> [Фрагмент текста]
++++++++++

П. Я Чаадаев: pro et contra. Личность и творчество Петра Чаадаева в оценке русских мыслителей и исследователей. – СПб., 1998.– 880 с.
Фрагменты сочинений печатаются по:
I. Чаадаев П. Я. Сочинения – М.: Правда, 1989.
II. Чаадаев П. Я. Полн. собр. соч. и избр. письма. В 2 т.– М.: Наука, 1991.
…мы никогда не шли вместе с другими народами, мы не принадлежим ни к одному из известных семейств человеческого рода, ни к Западу, ни к Востоку, и не имеем традиций ни того, ни другого. Мы стоим как бы вне времени, всемирное воспитание человеческого рода на нас не распространилось. Дивная связь человеческих идей в преемстве поколений и история человеческого духа, приведшие во всем остальном мире к его теперешнему состоянию, на нас не оказали никакого действия.
В домах наших мы как будто в лагере; в семьях мы имеем вид пришельцев; в городах мы похожи на кочевников, хуже кочевников, пасущих стада в наших степях, ибо те более привязаны к своим пустыням, нежели мы – к своим городам.
Окиньте взором все прожитые нами века, все занятые пространства – и вы не найдете ни одного приковывающего к себе воспоминания, ни одного почтенного памятника, который бы говорил о прошедшем с силою и рисовал его живо и картинно. Мы живем лишь в самом ограниченном настоящем, без прошедшего и без будущего, среди плоского застоя.
Народы – существа нравственные, точно так, как и отдельные личности. Их воспитывают века, как людей – годы… Про нас можно сказать, что мы составляем как бы исключение среди народов. Мы принадлежим к тем из них, которые как бы не входят составной частью в человечество, а существуют лишь для того, чтобы преподать великий урок миру. И, конечно, не пройдет без следа то наставление, которое суждено нам дать, но кто знает день, когда мы найдем себя среди человечества, и кто исчислит те бедствия, которые мы испытываем до свершения наших судеб?

++++++++++

> [Строки набора данных]

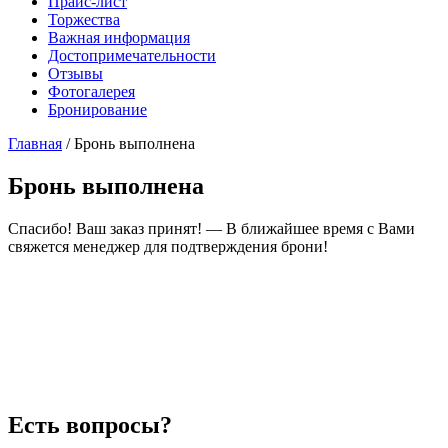
Прайс-лист
Торжества
Важная информация
Достопримечательности
Отзывы
Фотогалерея
Бронирование
Главная
/
Бронь выполнена
Бронь выполнена
Спасибо! Ваш заказ принят! — В ближайшее время с Вами
свяжется менеджер для подтверждения брони!
Есть вопросы?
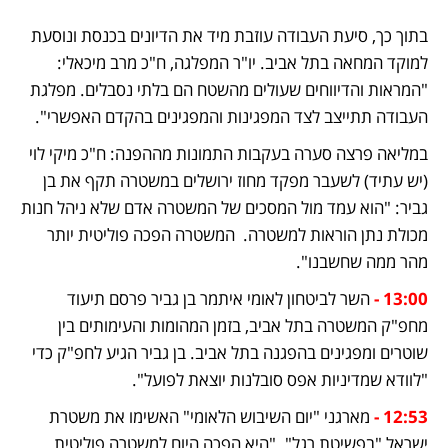
בתוך כך, סיעת העבודה עוזבת מיד את הדיונים בכנסת ונוסעת 
למוקד המחאה בתל אביב. יו"ר המפלגה, ח"כ מרב מיכאלי: 
"המראות והדיווחים שעולים מהשטח הם בלתי נסבלים. מפלגת 
העבודה תתייצב לצד המפגינות והמפגינים בהקדם האפשרי".
במליאה פרצה סערה בעקבות התמונות מההפנה: ח"כ מיקי לוי 
(יש עתיד) לשעבר מפקד מחוז ירושלים במשטרה תקף את בן 
גביר: "הוא עמד מול המסכים של המשטרה אדם שלא ניהל חנות 
מכולת נתן הוראות למשטרה.  המשטרה הפכה פוליטית יותר 
מהר ממה שחשבנו".
13:00 - 
השר לביטחון לאומי איתמר בן גביר פרסם תיעוד 
מחפ"ק המשטרה בתל אביב, בזמן המהומות והעימותים בין 
שוטרים ומפגינים בהפגנה בתל אביב. בן גביר הגיע לחפ"ק כדי 
"לוודא שמדיניות אפס סובלנות יוצאת לפועל".
12:53 - 
מארגני "יום השיבוש הלאומי" האשימו את משטרת 
ישראל "בפשיטת רגל". "היא הפכה היום למשטרה פוליטית. 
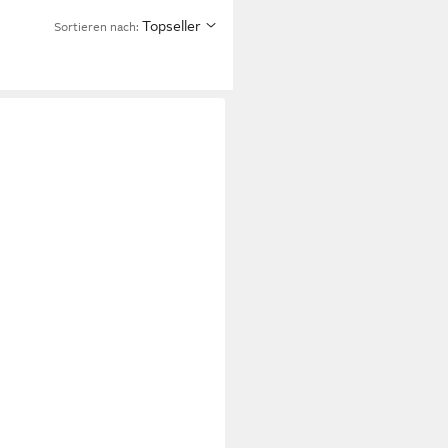
Topseller
Sortieren nach:
tte, mit Verstellbarem Gestell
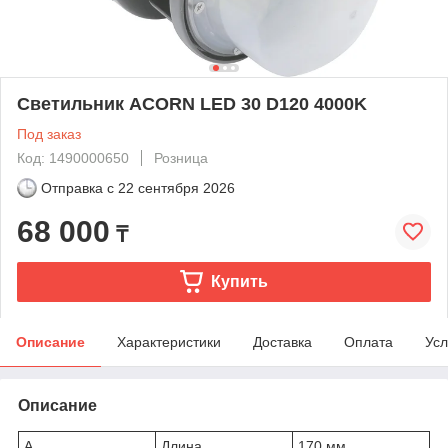
Светильник ACORN LED 30 D120 4000K
Под заказ
Код: 1490000650
Розница
Отправка с
22 сентября 2026
68 000
₸
Купить
Описание
Характеристики
Доставка
Оплата
Усл
Описание
A
Длина
170 мм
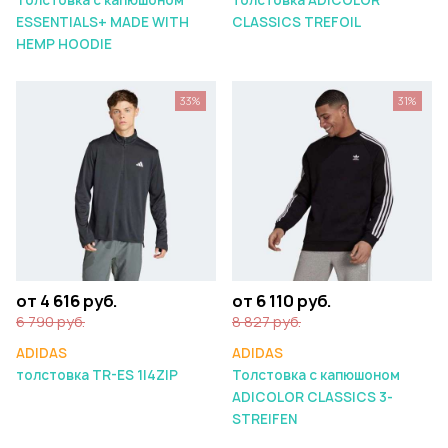
Толстовка с капюшоном
толстовка ADICOLOR
ESSENTIALS+ MADE WITH
CLASSICS TREFOIL
HEMP HOODIE
33%
31%
от 4 616 руб.
от 6 110 руб.
6 790 руб.
8 827 руб.
ADIDAS
ADIDAS
толстовка TR-ES 1I4ZIP
Толстовка с капюшоном
ADICOLOR CLASSICS 3-
STREIFEN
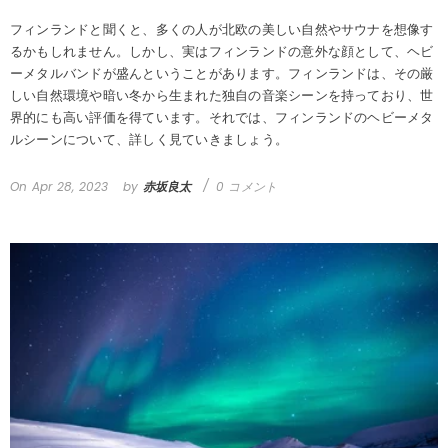
フィンランドと聞くと、多くの人が北欧の美しい自然やサウナを想像す
るかもしれません。しかし、実はフィンランドの意外な顔として、ヘビ
ーメタルバンドが盛んということがあります。フィンランドは、その厳
しい自然環境や暗い冬から生まれた独自の音楽シーンを持っており、世
界的にも高い評価を得ています。それでは、フィンランドのヘビーメタ
ルシーンについて、詳しく見ていきましょう。
On
Apr 28, 2023
by
赤坂良太
0 コメント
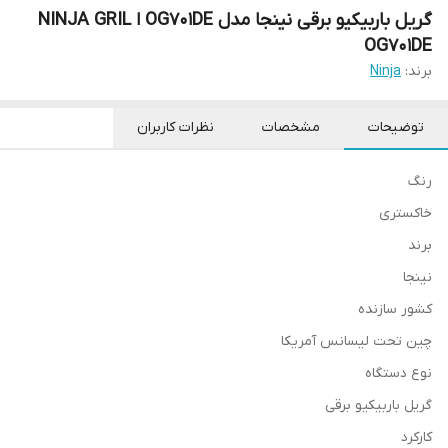
گریل باربیکیو برقی نینجا مدل OG701DE ا NINJA GRIL
OG701DE
برند:
Ninja
توضیحات
مشخصات
نظرات کاربران
رنگ
خاکستری
برند
نینجا
کشور سازنده
چین تحت لیسانس آمریکا
نوع دستگاه
گریل باربیکیو برقی
کارکرد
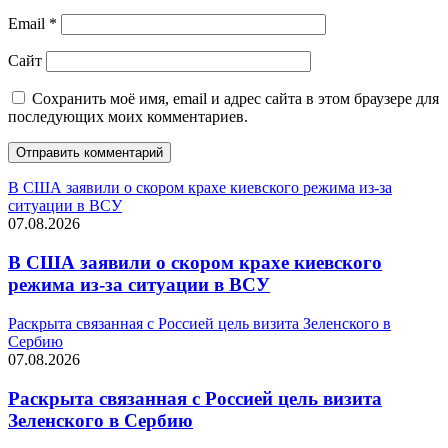
Email
*
Сайт
Сохранить моё имя, email и адрес сайта в этом браузере для
последующих моих комментариев.
В США заявили о скором крахе киевского режима из-за
ситуации в ВСУ
07.08.2026
В США заявили о скором крахе киевского
режима из-за ситуации в ВСУ
Раскрыта связанная с Россией цель визита Зеленского в
Сербию
07.08.2026
Раскрыта связанная с Россией цель визита
Зеленского в Сербию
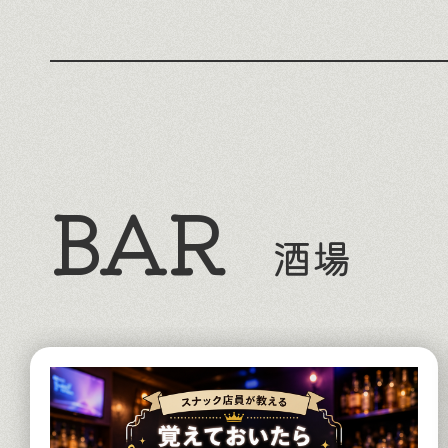
BAR
酒場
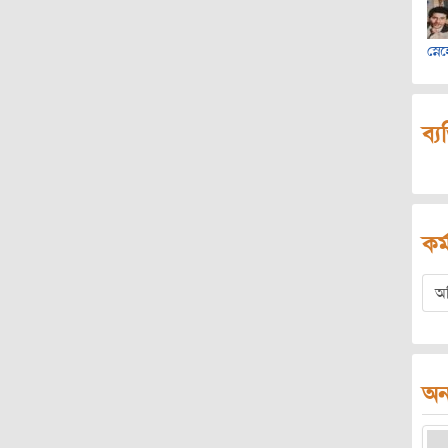
স্নে
ব্য
কর্
অ
অন্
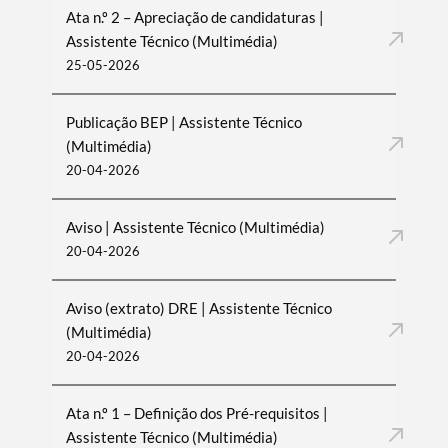
Ata n.º 2 – Apreciação de candidaturas |
Assistente Técnico (Multimédia)
25-05-2026
Publicação BEP | Assistente Técnico
(Multimédia)
20-04-2026
Aviso | Assistente Técnico (Multimédia)
20-04-2026
Aviso (extrato) DRE | Assistente Técnico
(Multimédia)
20-04-2026
Ata n.º 1 – Definição dos Pré-requisitos |
Assistente Técnico (Multimédia)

++++++++++

Воспроизведите часть текста, которая открывается словами «Фрагменты сочинений печатаются» и завершается словами «М.: Наука, 1991.», поменяв «Правда» на «Искусство». Строки здесь никакой роли не играют.

Фрагменты сочинений печатаются по:
I. Чаадаев П. Я. Сочинения – М.: Искусство, 1989.
II. Чаадаев П. Я. Полн. собр. соч. и избр. письма. В 2 т.– М.: Наука, 1991.